PubMed® is the U.S. National Library of Medicine's premiere search system for biomedical information. It is available free on the Internet at http://pubmed.gov .

PubMed Content

• MEDLINE®, NLM's database of millions of references to articles published in biomedical journals
• OLDMEDLINE®, journal article citations from 1951 through 1965 (slowly adding citations back to 1877)
• In-process citations that have not yet been analyzed and indexed for MEDLINE
• Publisher supplied citations that may not receive full indexing for MEDLINE because they are non biomedical in nature
• Links to Entrez molecular biology databases.

PubMed Features

• Sophisticated search capabilities, with special tools for searching clinical topics
• Assistance in finding search terms using the Medical Subject Headings (MeSH) Database, a guide to MEDLINE's controlled vocabulary
• Ability to store and update up to 100 different searches using PubMed's My NCBI
• Links to full-text articles and to information about library holdings
• Links to other NLM search systems, such as ClinicalTrials.gov®, MedlinePlus® (filtered links to patient education materials), NIH Clinical Alerts and Advisories, NLM Gateway® and PubMed Central (a digital archive of life sciences journal literature).

For online assistance look at the top of the blue NCBI sidebar for links to Overview, Help, FAQs, and an online Tutorial. 
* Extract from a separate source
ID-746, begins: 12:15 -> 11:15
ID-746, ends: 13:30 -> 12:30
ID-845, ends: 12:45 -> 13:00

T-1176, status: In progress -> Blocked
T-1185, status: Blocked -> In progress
One thing to remember about PubMed --- like the producers of the original VW Beetle --- the National Library of Medicine is a firm believer in continuous improvement. The site is being continuously, incrementally, upgraded and added to. What you see today is not necessarily what you will see tomorrow. The old features are still there, they may have just relocated, and occasionally been renamed. Try to enjoy the changes, and remember, the only constant in life is change.

happy searching,

Alice E. Hadley, MLS, AHIP(D)
You ask, I'll answer

Medical Library 
US Naval Hospital, Guam
The more you know the better you heal.